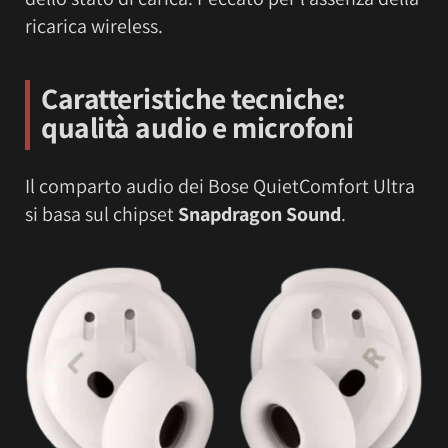
ricarica wireless.
Caratteristiche tecniche:
qualità audio e microfoni
Il comparto audio dei Bose QuietComfort Ultra
si basa sul chipset
Snapdragon Sound
.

**WORK REQUEST**
Please locate every line in the records above that contains the string "audio" and copy each of those lines in full. Case counts.

**ANSWER BOX**
qualità audio e microfoni
Il comparto audio dei Bose QuietComfort Ultra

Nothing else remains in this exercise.